** Objective **
Rewrite all the records below, changing every "common name" to "everyday name" and leaving everything else as it is.

** Start Data **

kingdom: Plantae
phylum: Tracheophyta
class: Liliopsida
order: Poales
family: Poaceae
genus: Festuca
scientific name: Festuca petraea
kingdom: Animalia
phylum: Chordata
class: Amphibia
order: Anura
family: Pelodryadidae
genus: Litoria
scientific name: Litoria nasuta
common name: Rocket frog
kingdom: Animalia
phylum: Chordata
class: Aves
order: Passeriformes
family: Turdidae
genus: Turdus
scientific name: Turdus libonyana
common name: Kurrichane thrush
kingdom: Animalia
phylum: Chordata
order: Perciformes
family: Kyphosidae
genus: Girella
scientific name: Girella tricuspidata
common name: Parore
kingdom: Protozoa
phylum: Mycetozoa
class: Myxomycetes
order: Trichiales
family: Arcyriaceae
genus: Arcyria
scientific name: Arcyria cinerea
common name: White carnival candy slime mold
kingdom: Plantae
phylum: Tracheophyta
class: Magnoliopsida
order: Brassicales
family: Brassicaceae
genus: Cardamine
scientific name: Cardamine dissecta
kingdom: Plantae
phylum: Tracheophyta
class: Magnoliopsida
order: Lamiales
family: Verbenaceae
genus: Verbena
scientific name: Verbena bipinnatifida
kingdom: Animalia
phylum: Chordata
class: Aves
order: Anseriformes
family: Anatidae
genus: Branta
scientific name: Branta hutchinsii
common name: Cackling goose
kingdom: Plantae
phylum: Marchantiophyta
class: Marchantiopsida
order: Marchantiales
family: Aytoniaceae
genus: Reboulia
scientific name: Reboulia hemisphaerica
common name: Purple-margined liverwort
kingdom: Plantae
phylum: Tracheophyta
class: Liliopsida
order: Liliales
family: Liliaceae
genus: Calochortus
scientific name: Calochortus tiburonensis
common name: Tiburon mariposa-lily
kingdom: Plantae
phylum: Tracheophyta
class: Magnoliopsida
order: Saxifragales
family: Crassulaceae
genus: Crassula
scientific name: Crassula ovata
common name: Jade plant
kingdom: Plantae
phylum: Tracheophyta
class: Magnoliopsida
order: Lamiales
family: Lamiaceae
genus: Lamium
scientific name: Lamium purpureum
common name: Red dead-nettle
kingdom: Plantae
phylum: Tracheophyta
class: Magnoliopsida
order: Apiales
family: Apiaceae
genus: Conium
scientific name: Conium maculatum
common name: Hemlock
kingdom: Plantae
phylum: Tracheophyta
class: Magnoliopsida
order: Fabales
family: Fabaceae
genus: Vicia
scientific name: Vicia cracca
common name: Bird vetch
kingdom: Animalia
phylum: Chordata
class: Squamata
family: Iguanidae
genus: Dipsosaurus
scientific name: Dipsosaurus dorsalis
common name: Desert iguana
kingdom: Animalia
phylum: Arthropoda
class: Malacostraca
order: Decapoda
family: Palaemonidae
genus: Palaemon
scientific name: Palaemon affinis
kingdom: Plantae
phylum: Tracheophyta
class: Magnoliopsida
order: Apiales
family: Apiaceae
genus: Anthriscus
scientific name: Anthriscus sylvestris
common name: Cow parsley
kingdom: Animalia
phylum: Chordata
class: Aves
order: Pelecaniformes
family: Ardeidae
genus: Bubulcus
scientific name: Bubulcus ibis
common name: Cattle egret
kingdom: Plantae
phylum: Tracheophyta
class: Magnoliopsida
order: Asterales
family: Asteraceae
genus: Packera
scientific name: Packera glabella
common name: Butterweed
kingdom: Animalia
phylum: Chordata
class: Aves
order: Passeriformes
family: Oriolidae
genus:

** End Data **

** Written answer **
kingdom: Plantae
phylum: Tracheophyta
class: Liliopsida
order: Poales
family: Poaceae
genus: Festuca
scientific name: Festuca petraea
kingdom: Animalia
phylum: Chordata
class: Amphibia
order: Anura
family: Pelodryadidae
genus: Litoria
scientific name: Litoria nasuta
everyday name: Rocket frog
kingdom: Animalia
phylum: Chordata
class: Aves
order: Passeriformes
family: Turdidae
genus: Turdus
scientific name: Turdus libonyana
everyday name: Kurrichane thrush
kingdom: Animalia
phylum: Chordata
order: Perciformes
family: Kyphosidae
genus: Girella
scientific name: Girella tricuspidata
everyday name: Parore
kingdom: Protozoa
phylum: Mycetozoa
class: Myxomycetes
order: Trichiales
family: Arcyriaceae
genus: Arcyria
scientific name: Arcyria cinerea
everyday name: White carnival candy slime mold
kingdom: Plantae
phylum: Tracheophyta
class: Magnoliopsida
order: Brassicales
family: Brassicaceae
genus: Cardamine
scientific name: Cardamine dissecta
kingdom: Plantae
phylum: Tracheophyta
class: Magnoliopsida
order: Lamiales
family: Verbenaceae
genus: Verbena
scientific name: Verbena bipinnatifida
kingdom: Animalia
phylum: Chordata
class: Aves
order: Anseriformes
family: Anatidae
genus: Branta
scientific name: Branta hutchinsii
everyday name: Cackling goose
kingdom: Plantae
phylum: Marchantiophyta
class: Marchantiopsida
order: Marchantiales
family: Aytoniaceae
genus: Reboulia
scientific name: Reboulia hemisphaerica
everyday name: Purple-margined liverwort
kingdom: Plantae
phylum: Tracheophyta
class: Liliopsida
order: Liliales
family: Liliaceae
genus: Calochortus
scientific name: Calochortus tiburonensis
everyday name: Tiburon mariposa-lily
kingdom: Plantae
phylum: Tracheophyta
class: Magnoliopsida
order: Saxifragales
family: Crassulaceae
genus: Crassula
scientific name: Crassula ovata
everyday name: Jade plant
kingdom: Plantae
phylum: Tracheophyta
class: Magnoliopsida
order: Lamiales
family: Lamiaceae
genus: Lamium
scientific name: Lamium purpureum
everyday name: Red dead-nettle
kingdom: Plantae
phylum: Tracheophyta
class: Magnoliopsida
order: Apiales
family: Apiaceae
genus: Conium
scientific name: Conium maculatum
everyday name: Hemlock
kingdom: Plantae
phylum: Tracheophyta
class: Magnoliopsida
order: Fabales
family: Fabaceae
genus: Vicia
scientific name: Vicia cracca
everyday name: Bird vetch
kingdom: Animalia
phylum: Chordata
class: Squamata
family: Iguanidae
genus: Dipsosaurus
scientific name: Dipsosaurus dorsalis
everyday name: Desert iguana
kingdom: Animalia
phylum: Arthropoda
class: Malacostraca
order: Decapoda
family: Palaemonidae
genus: Palaemon
scientific name: Palaemon affinis
kingdom: Plantae
phylum: Tracheophyta
class: Magnoliopsida
order: Apiales
family: Apiaceae
genus: Anthriscus
scientific name: Anthriscus sylvestris
everyday name: Cow parsley
kingdom: Animalia
phylum: Chordata
class: Aves
order: Pelecaniformes
family: Ardeidae
genus: Bubulcus
scientific name: Bubulcus ibis
everyday name: Cattle egret
kingdom: Plantae
phylum: Tracheophyta
class: Magnoliopsida
order: Asterales
family: Asteraceae
genus: Packera
scientific name: Packera glabella
everyday name: Butterweed
kingdom: Animalia
phylum: Chordata
class: Aves
order: Passeriformes
family: Oriolidae
genus:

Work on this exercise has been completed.